◆ **Supplied records**:
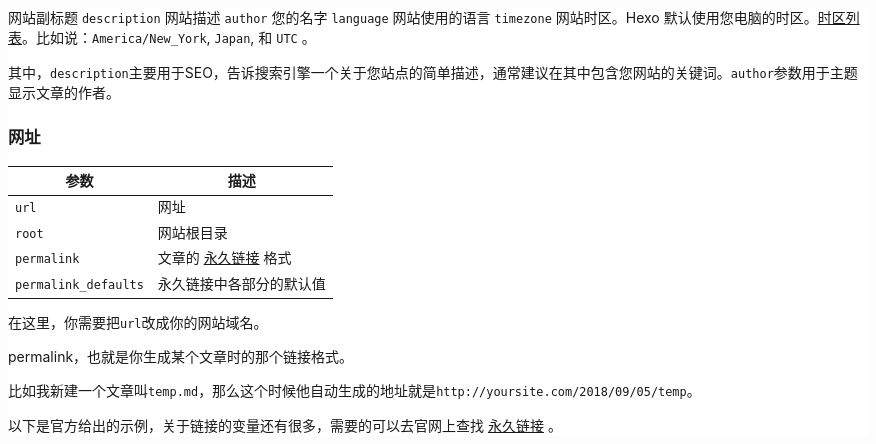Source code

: <td>网站副标题</td>
</tr>
<tr>
<td><code>description</code></td>
<td>网站描述</td>
</tr>
<tr>
<td><code>author</code></td>
<td>您的名字</td>
</tr>
<tr>
<td><code>language</code></td>
<td>网站使用的语言</td>
</tr>
<tr>
<td><code>timezone</code></td>
<td>网站时区。Hexo 默认使用您电脑的时区。<a href="https://en.wikipedia.org/wiki/List_of_tz_database_time_zones" rel="nofollow" data-token="32f792257181ee0c25e2a967c7297faa">时区列表</a>。比如说：<code>America/New_York</code>, <code>Japan</code>, 和 <code>UTC</code> 。</td>
</tr>
</tbody>
</table></div><p>其中，<code>description</code>主要用于SEO，告诉搜索引擎一个关于您站点的简单描述，通常建议在其中包含您网站的关键词。<code>author</code>参数用于主题显示文章的作者。</p>
<h3><a name="t14"></a><a id="_290"></a>网址</h3>

<div class="table-box"><table>
<thead>
<tr>
<th>参数</th>
<th>描述</th>
</tr>
</thead>
<tbody>
<tr>
<td><code>url</code></td>
<td>网址</td>
</tr>
<tr>
<td><code>root</code></td>
<td>网站根目录</td>
</tr>
<tr>
<td><code>permalink</code></td>
<td>文章的 <a href="https://hexo.io/zh-cn/docs/permalinks" rel="nofollow" data-token="79d8679b1fa8f4ab3a2e083ab4241c95">永久链接</a> 格式</td>
</tr>
<tr>
<td><code>permalink_defaults</code></td>
<td>永久链接中各部分的默认值</td>
</tr>
</tbody>
</table></div><p>在这里，你需要把<code>url</code>改成你的网站域名。</p>
<p>permalink，也就是你生成某个文章时的那个链接格式。</p>
<p>比如我新建一个文章叫<code>temp.md</code>，那么这个时候他自动生成的地址就是<code>http://yoursite.com/2018/09/05/temp</code>。</p>
<p>以下是官方给出的示例，关于链接的变量还有很多，需要的可以去官网上查找 <a href="https://hexo.io/zh-cn/docs/permalinks" rel="nofollow" data-token="79d8679b1fa8f4ab3a2e083ab4241c95">永久链接</a> 。</p>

◆ **Exercise instructions**:
Set down every entry above exactly as written, but skip the pictures.

◆ **Output for this task**:
Source code

: <td>网站副标题</td>
</tr>
<tr>
<td><code>description</code></td>
<td>网站描述</td>
</tr>
<tr>
<td><code>author</code></td>
<td>您的名字</td>
</tr>
<tr>
<td><code>language</code></td>
<td>网站使用的语言</td>
</tr>
<tr>
<td><code>timezone</code></td>
<td>网站时区。Hexo 默认使用您电脑的时区。<a href="https://en.wikipedia.org/wiki/List_of_tz_database_time_zones" rel="nofollow" data-token="32f792257181ee0c25e2a967c7297faa">时区列表</a>。比如说：<code>America/New_York</code>, <code>Japan</code>, 和 <code>UTC</code> 。</td>
</tr>
</tbody>
</table></div><p>其中，<code>description</code>主要用于SEO，告诉搜索引擎一个关于您站点的简单描述，通常建议在其中包含您网站的关键词。<code>author</code>参数用于主题显示文章的作者。</p>
<h3><a name="t14"></a><a id="_290"></a>网址</h3>

<div class="table-box"><table>
<thead>
<tr>
<th>参数</th>
<th>描述</th>
</tr>
</thead>
<tbody>
<tr>
<td><code>url</code></td>
<td>网址</td>
</tr>
<tr>
<td><code>root</code></td>
<td>网站根目录</td>
</tr>
<tr>
<td><code>permalink</code></td>
<td>文章的 <a href="https://hexo.io/zh-cn/docs/permalinks" rel="nofollow" data-token="79d8679b1fa8f4ab3a2e083ab4241c95">永久链接</a> 格式</td>
</tr>
<tr>
<td><code>permalink_defaults</code></td>
<td>永久链接中各部分的默认值</td>
</tr>
</tbody>
</table></div><p>在这里，你需要把<code>url</code>改成你的网站域名。</p>
<p>permalink，也就是你生成某个文章时的那个链接格式。</p>
<p>比如我新建一个文章叫<code>temp.md</code>，那么这个时候他自动生成的地址就是<code>http://yoursite.com/2018/09/05/temp</code>。</p>
<p>以下是官方给出的示例，关于链接的变量还有很多，需要的可以去官网上查找 <a href="https://hexo.io/zh-cn/docs/permalinks" rel="nofollow" data-token="79d8679b1fa8f4ab3a2e083ab4241c95">永久链接</a> 。</p>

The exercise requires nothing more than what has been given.